MediaHashCluster

MediaHashCluster is a powerful perceptual hashing toolset for identifying and grouping visually similar media — including duplicate, near-duplicate, or even vibe-aligned images and videos.

Instead of relying on filenames or exact file hashes, this tool analyzes visual content using perceptual hashing to detect similarity based on structure, color, texture, and composition.

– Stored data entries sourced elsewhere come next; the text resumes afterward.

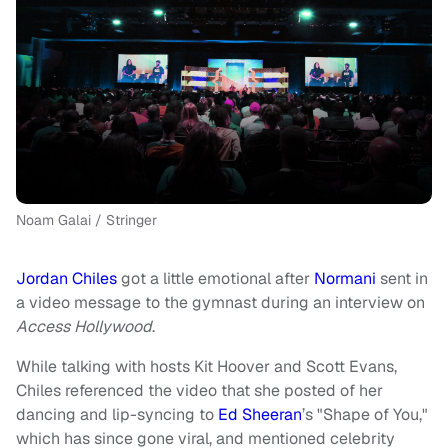
Noam Galai / Stringer
Jordan Chiles
got a little emotional after
Normani
sent in
a video message to the gymnast during an interview on
Access Hollywood
.
While talking with hosts Kit Hoover and Scott Evans,
Chiles referenced the video that she posted of her
dancing and lip-syncing to
Ed Sheeran
’s "Shape of You,"
which has since gone viral, and mentioned celebrity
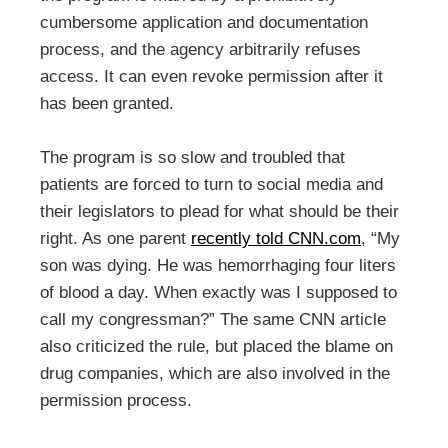
cumbersome application and documentation
process, and the agency arbitrarily refuses
access. It can even revoke permission after it
has been granted.
The program is so slow and troubled that
patients are forced to turn to social media and
their legislators to plead for what should be their
right. As one parent
recently told CNN.com
, “My
son was dying. He was hemorrhaging four liters
of blood a day. When exactly was I supposed to
call my congressman?” The same CNN article
also criticized the rule, but placed the blame on
drug companies, which are also involved in the
permission process.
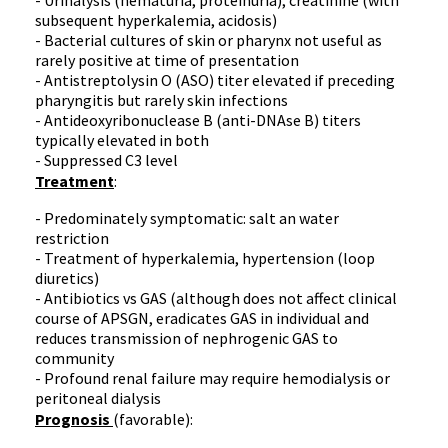
- Urinalysis (
hematuria
,
proteinuria
), creatinine (with
subsequent
hyperkalemia
, acidosis)
- Bacterial cultures of skin or pharynx not useful as
rarely positive at time of presentation
-
Antistreptolysin
O (
ASO
) titer elevated if preceding
pharyngitis but rarely skin infections
-
Antideoxyribonuclease
B (
anti-DNAse
B) titers
typically elevated in both
- Suppressed
C3
level
Treatment
:
- Predominately symptomatic: salt an water
restriction
- Treatment of
hyperkalemia
, hypertension (loop
diuretics)
- Antibiotics vs GAS (although does not affect clinical
course of
APSGN
, eradicates GAS in individual and
reduces transmission of
nephrogenic
GAS to
community
- Profound renal failure may require
hemodialysis
or
peritoneal dialysis
Prognosis
(favorable):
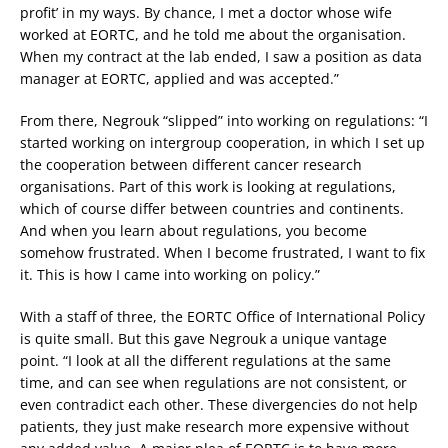
profit’ in my ways. By chance, I met a doctor whose wife
worked at EORTC, and he told me about the organisation.
When my contract at the lab ended, I saw a position as data
manager at EORTC, applied and was accepted.”
From there, Negrouk “slipped” into working on regulations: “I
started working on intergroup cooperation, in which I set up
the cooperation between different cancer research
organisations. Part of this work is looking at regulations,
which of course differ between countries and continents.
And when you learn about regulations, you become
somehow frustrated. When I become frustrated, I want to fix
it. This is how I came into working on policy.”
With a staff of three, the EORTC Office of International Policy
is quite small. But this gave Negrouk a unique vantage
point. “I look at all the different regulations at the same
time, and can see when regulations are not consistent, or
even contradict each other. These divergencies do not help
patients, they just make research more expensive without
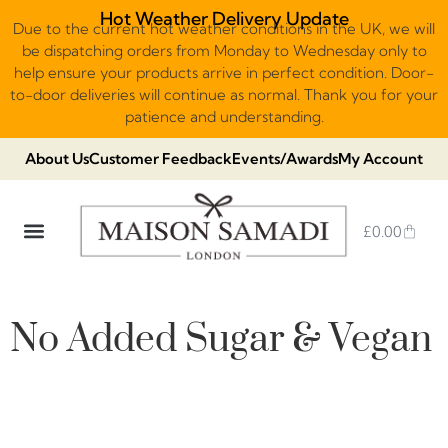
Hot Weather Delivery Update
Due to the current hot weather conditions in the UK, we will
be dispatching orders from Monday to Wednesday only to
help ensure your products arrive in perfect condition. Door-
to-door deliveries will continue as normal. Thank you for your
patience and understanding.
About Us
Customer Feedback
Events/Awards
My Account
£
0.00
DUBAI VIRAL STYLE CHOCOLATE
LUXURY GIFT BOXES
THE HERITAGE COLLECTION
NO ADDED SUGAR & VEGAN
CHOCOLATE ARRANGEMENTS
FRUIT BASKETS & PLATTERS
No Added Sugar & Vegan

Three hash strategies are provided, each optimized for different types of similarity:

dHash — Fast and lightweight; great for detecting nearly identical files
pHash — DCT-based; ideal for grouping by overall visual content or “vibe”
wHash — Wavelet-based; more sensitive to texture and detail changes

Each variant follows the same interface and workflow—choose the one that best fits your data and performance needs.

Overview

Scans your input/ folder for images or videos
Computes perceptual hashes for each file (or video frame sample)
Compares files using Hamming distance
Groups similar media into folders in output/
- Note: Resets grouped files to input/ on each run to ensure clean, repeatable processing that avoids any potential loss in data.

Whether you're de-duplicating your media dataset or curating by "similiar-style", MediaHashCluster helps you organize large volumes of visual media with perceptual intelligence.

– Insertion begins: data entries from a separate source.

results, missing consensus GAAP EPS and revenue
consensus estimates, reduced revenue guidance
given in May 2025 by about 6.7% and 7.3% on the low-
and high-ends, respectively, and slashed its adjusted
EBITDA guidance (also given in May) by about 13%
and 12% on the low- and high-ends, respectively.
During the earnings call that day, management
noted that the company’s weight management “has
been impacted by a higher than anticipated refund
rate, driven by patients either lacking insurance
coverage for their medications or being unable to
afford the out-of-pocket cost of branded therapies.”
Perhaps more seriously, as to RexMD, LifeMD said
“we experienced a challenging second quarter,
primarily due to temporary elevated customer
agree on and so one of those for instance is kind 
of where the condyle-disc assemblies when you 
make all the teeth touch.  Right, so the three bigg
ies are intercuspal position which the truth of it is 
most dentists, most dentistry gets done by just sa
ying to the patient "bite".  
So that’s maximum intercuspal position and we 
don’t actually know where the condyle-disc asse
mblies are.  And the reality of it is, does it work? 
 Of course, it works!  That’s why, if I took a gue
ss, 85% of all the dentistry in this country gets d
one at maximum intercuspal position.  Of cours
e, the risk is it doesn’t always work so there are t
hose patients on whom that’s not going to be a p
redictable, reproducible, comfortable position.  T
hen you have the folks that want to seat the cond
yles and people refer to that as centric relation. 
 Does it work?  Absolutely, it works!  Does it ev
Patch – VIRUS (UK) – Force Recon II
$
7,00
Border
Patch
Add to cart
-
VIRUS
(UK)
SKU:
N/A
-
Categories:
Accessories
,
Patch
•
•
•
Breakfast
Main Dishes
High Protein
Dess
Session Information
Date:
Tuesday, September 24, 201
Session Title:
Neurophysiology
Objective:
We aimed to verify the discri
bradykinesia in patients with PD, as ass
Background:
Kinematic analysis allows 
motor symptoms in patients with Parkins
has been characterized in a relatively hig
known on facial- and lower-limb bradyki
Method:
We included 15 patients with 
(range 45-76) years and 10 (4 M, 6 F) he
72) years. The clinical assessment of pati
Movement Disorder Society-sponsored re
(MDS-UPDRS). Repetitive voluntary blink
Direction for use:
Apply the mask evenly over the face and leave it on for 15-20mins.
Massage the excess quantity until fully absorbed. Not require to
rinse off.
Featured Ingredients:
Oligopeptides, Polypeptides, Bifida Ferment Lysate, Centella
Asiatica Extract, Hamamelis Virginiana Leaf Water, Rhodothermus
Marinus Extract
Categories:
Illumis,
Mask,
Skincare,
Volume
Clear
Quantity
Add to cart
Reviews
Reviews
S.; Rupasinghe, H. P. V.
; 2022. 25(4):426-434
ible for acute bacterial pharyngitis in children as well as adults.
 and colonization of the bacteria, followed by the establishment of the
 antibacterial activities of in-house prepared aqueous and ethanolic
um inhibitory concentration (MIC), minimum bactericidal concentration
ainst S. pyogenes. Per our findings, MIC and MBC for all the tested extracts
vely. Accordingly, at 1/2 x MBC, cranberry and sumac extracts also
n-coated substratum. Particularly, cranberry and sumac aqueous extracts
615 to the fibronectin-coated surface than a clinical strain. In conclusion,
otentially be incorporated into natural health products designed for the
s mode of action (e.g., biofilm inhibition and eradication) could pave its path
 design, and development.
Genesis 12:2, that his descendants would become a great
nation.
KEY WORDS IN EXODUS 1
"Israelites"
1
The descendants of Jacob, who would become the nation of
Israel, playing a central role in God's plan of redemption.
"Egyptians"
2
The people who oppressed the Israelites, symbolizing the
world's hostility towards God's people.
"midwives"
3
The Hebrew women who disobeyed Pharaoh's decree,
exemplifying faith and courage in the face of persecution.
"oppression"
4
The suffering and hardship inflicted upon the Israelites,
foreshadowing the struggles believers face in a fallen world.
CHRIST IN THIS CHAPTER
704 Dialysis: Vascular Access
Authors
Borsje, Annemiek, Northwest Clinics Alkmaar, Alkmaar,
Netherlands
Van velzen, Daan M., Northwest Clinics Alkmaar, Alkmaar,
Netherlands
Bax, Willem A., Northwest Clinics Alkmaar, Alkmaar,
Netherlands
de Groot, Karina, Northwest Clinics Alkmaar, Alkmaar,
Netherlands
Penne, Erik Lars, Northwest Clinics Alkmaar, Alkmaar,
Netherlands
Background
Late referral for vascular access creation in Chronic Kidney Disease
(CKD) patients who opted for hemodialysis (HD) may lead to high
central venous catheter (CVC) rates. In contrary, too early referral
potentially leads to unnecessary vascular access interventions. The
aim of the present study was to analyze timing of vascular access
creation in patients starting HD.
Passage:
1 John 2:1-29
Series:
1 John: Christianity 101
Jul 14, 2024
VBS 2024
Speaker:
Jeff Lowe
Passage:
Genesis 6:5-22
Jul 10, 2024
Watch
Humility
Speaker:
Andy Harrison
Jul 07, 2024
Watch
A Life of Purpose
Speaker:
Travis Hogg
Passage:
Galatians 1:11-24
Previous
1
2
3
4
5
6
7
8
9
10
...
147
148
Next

How MediaHashCluster Works (Simplified Conceptual Overview)

Input Collection:
- You provide a folder of media files — either images or videos.
Video Frame Sampling (if videos):
- Each video is sampled into a number of equally spaced frames.
- These frames are treated like images — each one will be hashed individually.
Perceptual Hashing:
- Each image (or video frame) is passed through one of three perceptual hash algorithms:
  - dHash: Compares adjacent pixels; fast and best for near-identical duplicates.
  - pHash: Uses DCT (Discrete Cosine Transform); captures global structure, good for “vibe” similarity.
  - wHash: Uses wavelets; better at catching texture and edge differences.
- The result is a binary hash — e.g., 10010101... — which is essentially a compressed n-dimensional vector that captures visual structure.
Video Hash Aggregation:
- For videos, all the frame hashes are averaged (or combined) to get a single hash that represents the whole video.
Distance Comparison:
- Hashes are compared using Hamming Distance — how many bits differ between two hashes.
Clustering:
- This similarity is used to group files together:
  - Simple threshold-based grouping: if two hashes are close enough, they're grouped.
  - Optionally, more complex clustering (like HDBSCAN) can be used to:
    - Detect denser regions of similar media.
    - Leave outliers ungrouped.
    - Avoid setting hard thresholds.
Visualization Perspective (Optional):
- You can imagine each hash as a point in n-dimensional space.
- Media files with similar content are closer together.
- Clustering is like identifying dense clouds of points or connected regions in that space.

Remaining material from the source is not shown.